If we stick it out, we actually discover strengths and understand that grieving is just as important to healing as any other process. We change because where we are currently standing is too painful, and when we acknowledge that pain, it can feel like the flood gates have been opened. But we are also honoring ourselves and getting to know ourselves in a completely new light.
7. A desire for things to stay exactly as they are when making meaningful changes:
Don’t be alarmed that you want things to not have to change either. We are creatures of habit because familiarity feels safe. Even negative familiarity will seem better than the excavation that meaningful changes bring. In times like these, I found myself idealizing what once was and even minimizing the distress I was feeling. We may say things like: “I can stick it out for the next 10 years” or “Others have it tougher than I have it.”
The opportunity for growth if we work through feelings of wanting things to be as they used to be is that it is normal, and we might stop in our process of change even at this point.
Familiarity is comforting, there is no denying this truth. However, familiarity can also breed contempt. The loss of respect is often underestimated when we persist in old patterns and do not make those important changes.
Self-respect and respect for individuals, organisations, and associations are integral to health and well-being. When we stay too long in destructive situations, contempt increases, and we lose respect. The gains in respect, whether for self or others, are gems of incredible value in our journey of change.
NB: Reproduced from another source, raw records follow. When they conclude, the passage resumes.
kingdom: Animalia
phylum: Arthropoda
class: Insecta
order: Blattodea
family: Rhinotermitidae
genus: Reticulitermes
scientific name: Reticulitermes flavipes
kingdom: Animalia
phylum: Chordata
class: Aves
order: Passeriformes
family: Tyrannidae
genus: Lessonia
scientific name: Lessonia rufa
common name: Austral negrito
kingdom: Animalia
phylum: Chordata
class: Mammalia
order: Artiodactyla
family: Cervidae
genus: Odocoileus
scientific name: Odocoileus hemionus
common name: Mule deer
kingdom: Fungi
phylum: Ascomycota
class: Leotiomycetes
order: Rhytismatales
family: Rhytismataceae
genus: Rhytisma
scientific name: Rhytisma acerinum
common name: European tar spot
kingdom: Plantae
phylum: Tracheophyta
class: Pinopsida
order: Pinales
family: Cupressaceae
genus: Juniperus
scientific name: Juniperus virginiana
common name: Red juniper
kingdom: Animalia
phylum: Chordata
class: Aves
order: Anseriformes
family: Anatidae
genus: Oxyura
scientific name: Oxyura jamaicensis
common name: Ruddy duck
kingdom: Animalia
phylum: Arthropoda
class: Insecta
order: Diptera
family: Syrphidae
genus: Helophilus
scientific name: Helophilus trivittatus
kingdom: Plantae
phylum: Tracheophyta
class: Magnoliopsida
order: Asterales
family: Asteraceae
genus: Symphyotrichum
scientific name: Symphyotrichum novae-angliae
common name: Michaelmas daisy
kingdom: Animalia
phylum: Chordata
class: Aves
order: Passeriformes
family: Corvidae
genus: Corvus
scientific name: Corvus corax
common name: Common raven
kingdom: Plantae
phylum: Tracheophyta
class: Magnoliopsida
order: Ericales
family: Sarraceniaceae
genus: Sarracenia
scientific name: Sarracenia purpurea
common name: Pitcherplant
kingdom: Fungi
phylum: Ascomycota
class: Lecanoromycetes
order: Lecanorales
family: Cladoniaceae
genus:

Making meaningful changes can so often be hampered by feelings that make us feel crappy.
Crappy feelings do offer the opportunity for growth if we work through them with consistency and effort. The changes are not immediate and that can be discouraging, but what we can hold onto are the gems, covered with crap, that are discovered.
When we reframe the unpleasant feelings, we can keep going, and not give up on building our best self and our best life.